Insurance & Selling Damaged Motor - 520i

Greetings all

One of our better neighbours has ended up with a damaged car and a private settlement, and wants to get shot of the car. Insurance appears not to have been involved, and during a recent conversation the subject of getting rid of it came up. My feeling is that the motor would be declared a write-off, as it has a shredded front corner - wing, light cluster, bumper are all dead, bit of minor damage on the bonnet, it's ten years old and worth about £2k. Certainly repairable I'd have thought. If he sticks it ebay as it is, damaged for spares or repair etc, what are his liabilities? Can he flog it privately and let someone put it back together at their own risk etc, or is there some sort of legal duty to have it checked and declared written off or otherwise? Incidentally, I gave him the 'you're supposed to tell the insurance anyway' speech already!

Insurance & Selling Damaged Motor - oldroverboy.

He sells it for spares or repair and makes sure that his bill of sale states that and insists on it being towed away on a trailer, fills in the relevant parts of the v5c nd posts it with proof of postage, but recorded delivery better for another quid or so.

Edited by oldroverboy. on 22/07/2017 at 14:35

Insurance & Selling Damaged Motor - RobJP

Agreed. It is sold as 'spares or repair', the advert makes this totally clear, and the receipt does too.

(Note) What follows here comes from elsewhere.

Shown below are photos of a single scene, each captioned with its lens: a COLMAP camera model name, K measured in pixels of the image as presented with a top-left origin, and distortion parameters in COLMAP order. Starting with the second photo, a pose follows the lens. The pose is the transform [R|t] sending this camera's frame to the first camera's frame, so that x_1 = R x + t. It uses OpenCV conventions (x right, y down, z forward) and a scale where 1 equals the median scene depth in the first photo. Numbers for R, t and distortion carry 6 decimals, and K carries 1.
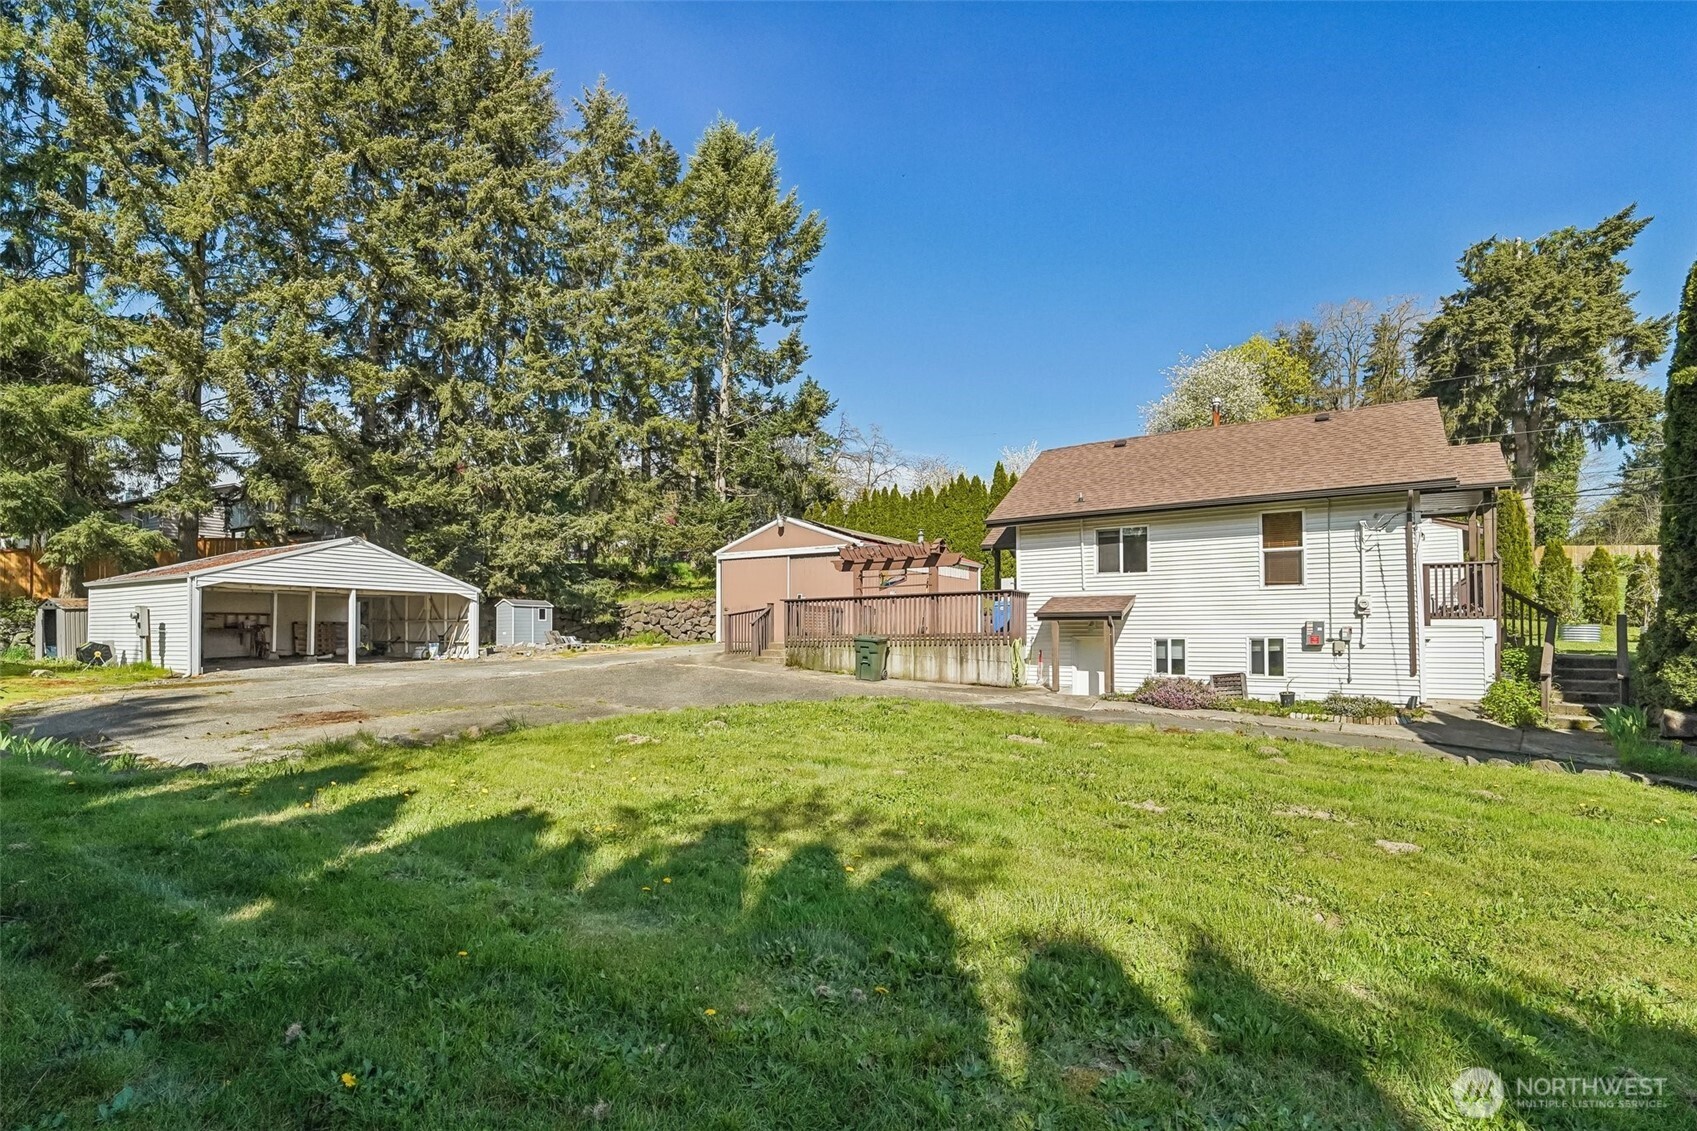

Insurance & Selling Damaged Motor - 520i

Thank you gents. So in general, anyone can buy a trashed motor and 'repair' it, to whatever standard, and put it back on the road without there ever being reference to any inspection or indeed declaration of the damage? A loophole indeed.

Insurance & Selling Damaged Motor - TedCrilly

Not quite.

The problems will start when the next owner tries to register it in their name, and tax and insure it.

One assumes of course the seller will return the V5 to the DVLC stating the vehicle has been scrapped before selling it.

Insurance & Selling Damaged Motor - focussed

"One assumes of course the seller will return the V5 to the DVLC stating the vehicle has been scrapped before selling it."

To get the DVLA to accept that a vehicle has been scrapped you need to present a certificate of destruction to them from an authorised treatment facility.

Insurance & Selling Damaged Motor - TedCrilly

If the vehicle has been declared SORN the DVLA will accept your word.that it has been scrapped or dismantled for spares.

Insurance & Selling Damaged Motor - pd

There is no reason why anyone should have any trouble registering or taxing it - as far as the DVLA are concerned it is just a regular car.

Advertise and sell it as spares/repair and as long as the seller can prove the buyer was aware of this just hand them the parts of the V5 as normal and advise the DVLA it has been sold.

As the damage is clearly obvious to the eye the buyer cannot argue they're not aware of it.

What the buyer subsequently does with it is, frankly, their concern. It is their car.

Insurance & Selling Damaged Motor - focussed

If the vehicle has been declared SORN the DVLA will accept your word.that it has been scrapped or dismantled for spares.

Yes but then after you have removed parts to sell on you have to take the remainder to an authorised scrappy.

If you are selling it on complete it would be the buyers job to do that.

www.gov.uk/scrapped-and-written-off-vehicles

Insurance & Selling Damaged Motor - pd

One assumes of course the seller will return the V5 to the DVLC stating the vehicle has been scrapped before selling it.

Why would they do that? They are selling it as spares/repair - not necessarily scrap. The OP has already stated it is clearly repairable. If the buyer parts and out and scraps it is their problem to tell the DVLA.